The Forbes fifth annual '30 Under 30' list features 600 women and men, who are America's "most important young entrepreneurs, creative leaders and brightest stars" and are "changing the world" across 20 varied sectors such as consumer technology, education, media, manufacturing and industry, law and policy, social entrepreneurs, science and art and science.
"In the past, youth was a handicap to professional success. Getting older meant more resources, more knowledge, more money. No more. Those who grew up in the tech age have way bigger ambitions - perfectly suited to the dynamic, entrepreneurial and impatient digital world they grew up in.
If you want to change the world, being under 30 is now an advantage," Forbes said.

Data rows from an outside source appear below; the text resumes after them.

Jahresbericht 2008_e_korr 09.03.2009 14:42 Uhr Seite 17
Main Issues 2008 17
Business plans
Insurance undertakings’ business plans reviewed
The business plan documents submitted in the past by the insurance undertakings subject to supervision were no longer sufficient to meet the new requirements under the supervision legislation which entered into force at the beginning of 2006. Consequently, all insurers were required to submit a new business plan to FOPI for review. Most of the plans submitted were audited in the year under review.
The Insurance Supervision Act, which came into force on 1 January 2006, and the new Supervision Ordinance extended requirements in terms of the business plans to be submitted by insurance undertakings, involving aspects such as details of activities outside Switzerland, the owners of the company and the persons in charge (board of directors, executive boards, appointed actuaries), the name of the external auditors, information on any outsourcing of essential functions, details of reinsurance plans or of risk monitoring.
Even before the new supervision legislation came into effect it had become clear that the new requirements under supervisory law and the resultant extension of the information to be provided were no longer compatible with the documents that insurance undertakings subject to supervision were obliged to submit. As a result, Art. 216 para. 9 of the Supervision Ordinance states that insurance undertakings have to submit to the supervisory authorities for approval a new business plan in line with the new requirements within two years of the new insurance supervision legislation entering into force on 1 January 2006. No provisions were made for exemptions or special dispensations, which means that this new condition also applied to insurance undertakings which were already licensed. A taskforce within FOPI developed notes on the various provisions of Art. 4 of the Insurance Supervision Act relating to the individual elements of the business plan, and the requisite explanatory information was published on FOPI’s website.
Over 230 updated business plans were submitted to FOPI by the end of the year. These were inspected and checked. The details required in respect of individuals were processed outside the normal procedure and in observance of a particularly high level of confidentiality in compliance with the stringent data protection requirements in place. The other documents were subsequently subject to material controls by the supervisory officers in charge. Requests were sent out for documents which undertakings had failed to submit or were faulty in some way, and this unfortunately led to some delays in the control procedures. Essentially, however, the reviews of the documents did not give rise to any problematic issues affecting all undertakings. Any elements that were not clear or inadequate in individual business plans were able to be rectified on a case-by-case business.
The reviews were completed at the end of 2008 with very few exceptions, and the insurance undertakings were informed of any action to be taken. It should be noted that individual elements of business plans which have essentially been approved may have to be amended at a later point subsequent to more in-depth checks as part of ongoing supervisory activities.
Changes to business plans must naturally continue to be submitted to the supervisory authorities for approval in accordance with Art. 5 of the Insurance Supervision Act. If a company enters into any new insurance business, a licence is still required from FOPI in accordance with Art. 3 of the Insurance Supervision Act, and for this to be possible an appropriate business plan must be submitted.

In the consumer tech segment is 22-year-old Ritesh Agarwal, the founder and CEO of OYO Rooms, billed to be the Airbnb of India.
"In a country that lacks a steady supply of budget hotel chains, Oyo has developed a network of 2,200 small hotels in 100 cities across India," Forbes said.

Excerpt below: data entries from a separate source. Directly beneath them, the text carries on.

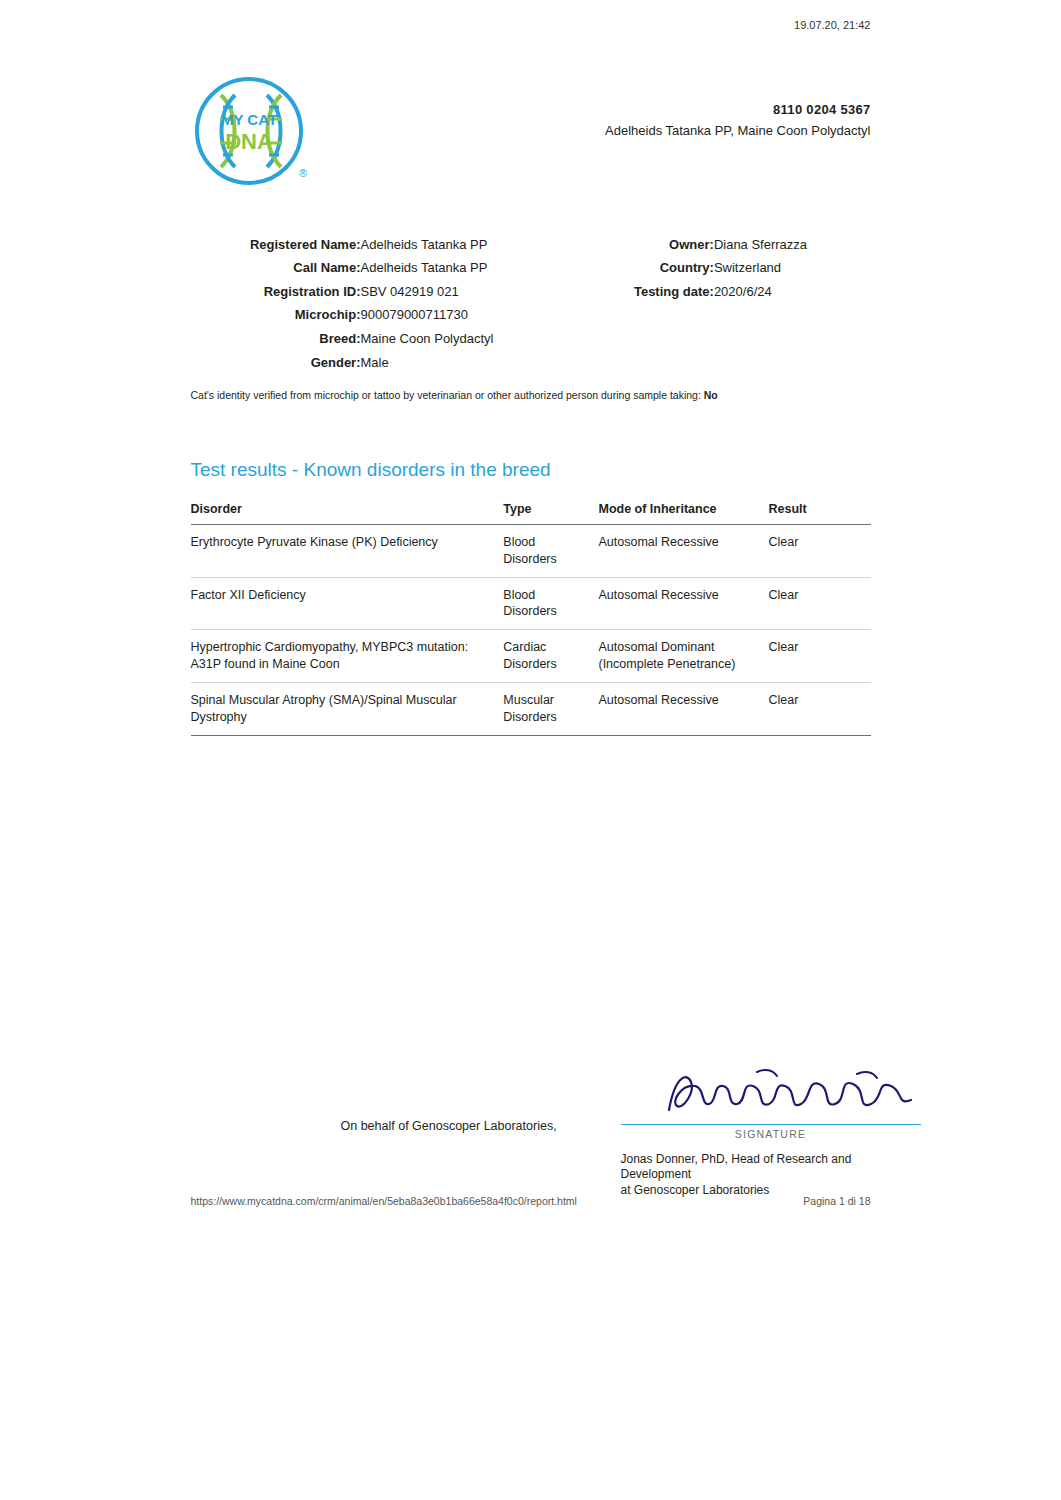19.07.20, 21:42
MY CAT DNA ®
8110 0204 5367
Adelheids Tatanka PP, Maine Coon Polydactyl
| Registered Name: | Adelheids Tatanka PP | Owner: | Diana Sferrazza |
| Call Name: | Adelheids Tatanka PP | Country: | Switzerland |
| Registration ID: | SBV 042919 021 | Testing date: | 2020/6/24 |
| Microchip: | 900079000711730 | | |
| Breed: | Maine Coon Polydactyl | | |
| Gender: | Male | | |
Cat's identity verified from microchip or tattoo by veterinarian or other authorized person during sample taking: No
Test results - Known disorders in the breed
| Disorder | Type | Mode of Inheritance | Result |
| --- | --- | --- | --- |
| Erythrocyte Pyruvate Kinase (PK) Deficiency | Blood Disorders | Autosomal Recessive | Clear |
| Factor XII Deficiency | Blood Disorders | Autosomal Recessive | Clear |
| Hypertrophic Cardiomyopathy, MYBPC3 mutation: A31P found in Maine Coon | Cardiac Disorders | Autosomal Dominant (Incomplete Penetrance) | Clear |
| Spinal Muscular Atrophy (SMA)/Spinal Muscular Dystrophy | Muscular Disorders | Autosomal Recessive | Clear |
On behalf of Genoscoper Laboratories,
SIGNATURE
Jonas Donner, PhD, Head of Research and Development
at Genoscoper Laboratories
https://www.mycatdna.com/crm/animal/en/5eba8a3e0b1ba66e58a4f0c0/report.html Pagina 1 di 18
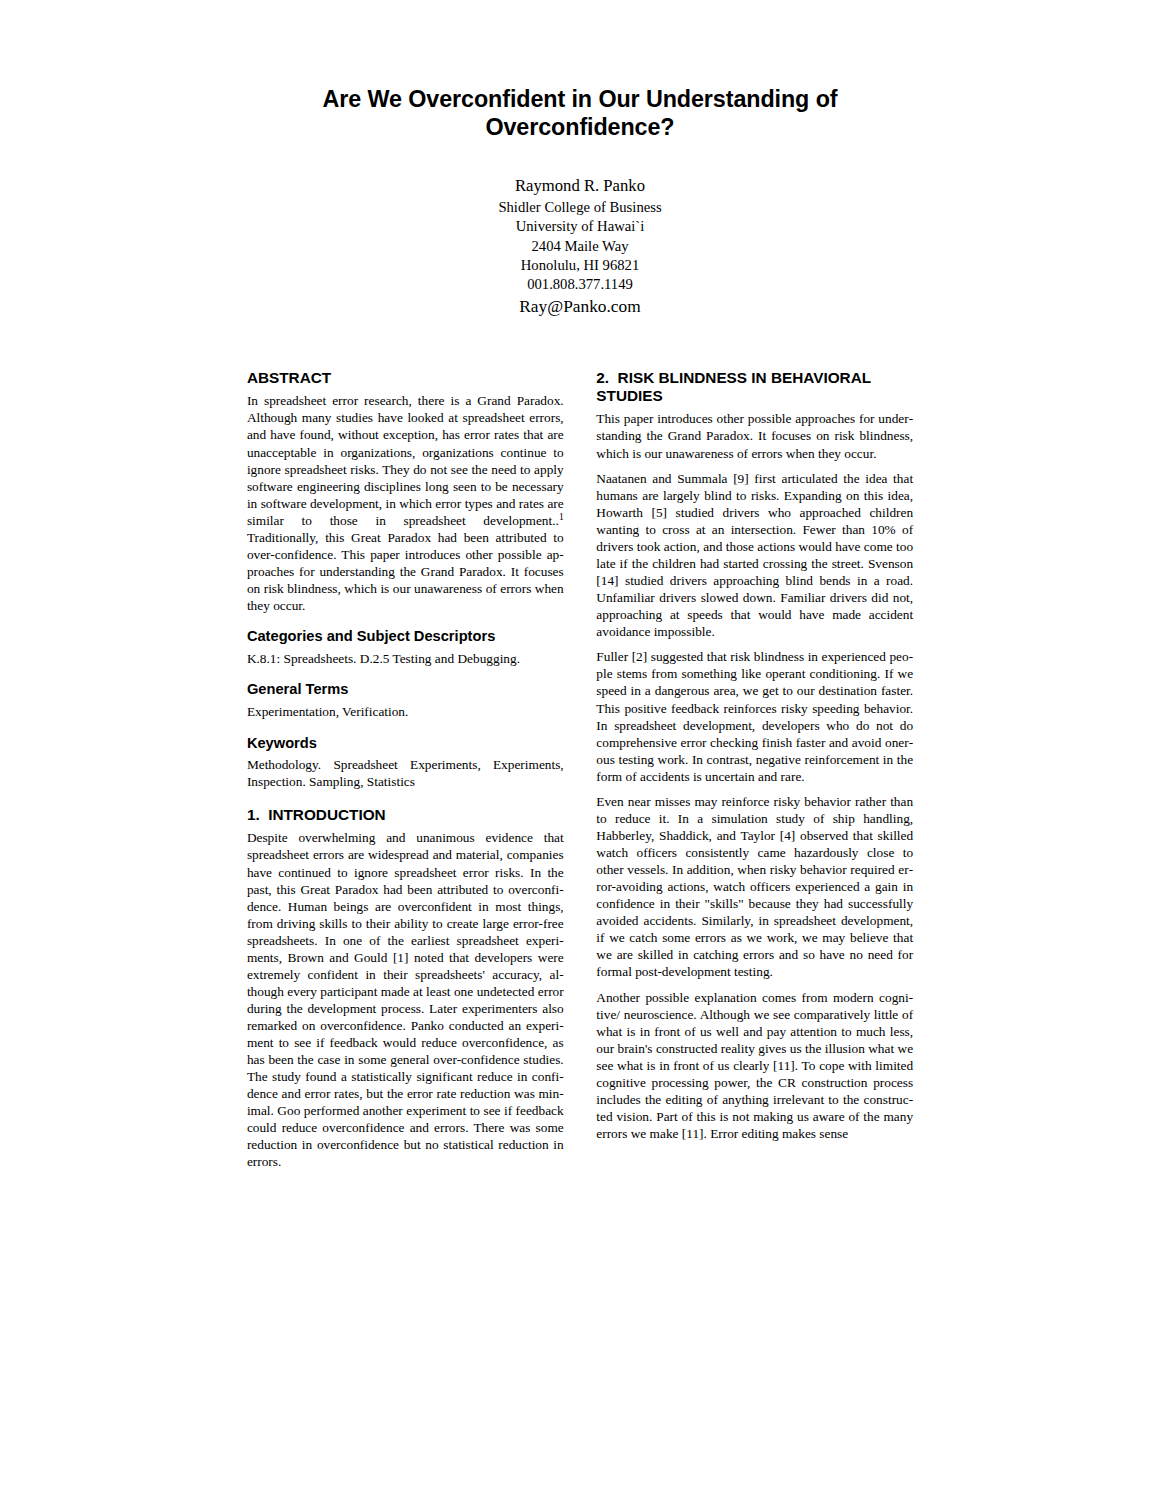Are We Overconfident in Our Understanding of Overconfidence?
Raymond R. Panko
Shidler College of Business
University of Hawai`i
2404 Maile Way
Honolulu, HI 96821
001.808.377.1149
Ray@Panko.com
ABSTRACT
In spreadsheet error research, there is a Grand Paradox. Although many studies have looked at spreadsheet errors, and have found, without exception, has error rates that are unacceptable in organizations, organizations continue to ignore spreadsheet risks. They do not see the need to apply software engineering disciplines long seen to be necessary in software development, in which error types and rates are similar to those in spreadsheet development..1 Traditionally, this Great Paradox had been attributed to over-confidence. This paper introduces other possible approaches for understanding the Grand Paradox. It focuses on risk blindness, which is our unawareness of errors when they occur.
Categories and Subject Descriptors
K.8.1: Spreadsheets. D.2.5 Testing and Debugging.
General Terms
Experimentation, Verification.
Keywords
Methodology. Spreadsheet Experiments, Experiments, Inspection. Sampling, Statistics
1. INTRODUCTION
Despite overwhelming and unanimous evidence that spreadsheet errors are widespread and material, companies have continued to ignore spreadsheet error risks. In the past, this Great Paradox had been attributed to overconfidence. Human beings are overconfident in most things, from driving skills to their ability to create large error-free spreadsheets. In one of the earliest spreadsheet experiments, Brown and Gould [1] noted that developers were extremely confident in their spreadsheets' accuracy, although every participant made at least one undetected error during the development process. Later experimenters also remarked on overconfidence. Panko conducted an experiment to see if feedback would reduce overconfidence, as has been the case in some general over-confidence studies. The study found a statistically significant reduce in confidence and error rates, but the error rate reduction was minimal. Goo performed another experiment to see if feedback could reduce overconfidence and errors. There was some reduction in overconfidence but no statistical reduction in errors.
2. RISK BLINDNESS IN BEHAVIORAL STUDIES
This paper introduces other possible approaches for understanding the Grand Paradox. It focuses on risk blindness, which is our unawareness of errors when they occur.
Naatanen and Summala [9] first articulated the idea that humans are largely blind to risks. Expanding on this idea, Howarth [5] studied drivers who approached children wanting to cross at an intersection. Fewer than 10% of drivers took action, and those actions would have come too late if the children had started crossing the street. Svenson [14] studied drivers approaching blind bends in a road. Unfamiliar drivers slowed down. Familiar drivers did not, approaching at speeds that would have made accident avoidance impossible.
Fuller [2] suggested that risk blindness in experienced people stems from something like operant conditioning. If we speed in a dangerous area, we get to our destination faster. This positive feedback reinforces risky speeding behavior. In spreadsheet development, developers who do not do comprehensive error checking finish faster and avoid onerous testing work. In contrast, negative reinforcement in the form of accidents is uncertain and rare.
Even near misses may reinforce risky behavior rather than to reduce it. In a simulation study of ship handling, Habberley, Shaddick, and Taylor [4] observed that skilled watch officers consistently came hazardously close to other vessels. In addition, when risky behavior required error-avoiding actions, watch officers experienced a gain in confidence in their "skills" because they had successfully avoided accidents. Similarly, in spreadsheet development, if we catch some errors as we work, we may believe that we are skilled in catching errors and so have no need for formal post-development testing.
Another possible explanation comes from modern cognitive/ neuroscience. Although we see comparatively little of what is in front of us well and pay attention to much less, our brain's constructed reality gives us the illusion what we see what is in front of us clearly [11]. To cope with limited cognitive processing power, the CR construction process includes the editing of anything irrelevant to the constructed vision. Part of this is not making us aware of the many errors we make [11]. Error editing makes sense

Others in the field are 28-year old Gagan Biyani and Neeraj Berry who co-founded Sprig, a mobile app that lets one find and order healthy meals and have them delivered quickly and 25-year-old Karishma Shah, the youngest hire at Alphabet's Google X so-called moonshot factory, where the search giant places "smart people to come up with far-out technologies that can be applied to world's big problems."
In the Hollywood and entertainment field is 27-year-old Canadian Lily Singh, writer-comedian and "part of a new generation of stars that has used YouTube to gain a following".
Among the persons of Indian-origin is Nila Das, 27, is Vice President at Citigroup and is a mortgage bond trader running the bank's secondary trading in agency collatoralised mortgage obligations, overseeing billions of dollars in volume each day.
The others making a mark in finance are 29-year-old Divya Nettimi, an investment analyst at Viking Global Investors, who co-managed Harvard Business School's Alpha Fund while getting her MBA, 29-year-old Vikas Patel, a senior analyst at hedge fund Millennium Management and 29-year-old Neel Rai an investment analyst at Caxton Associates where he is part of a three-person team managing USD 600 million portfolio at pioneering macro hedge fund.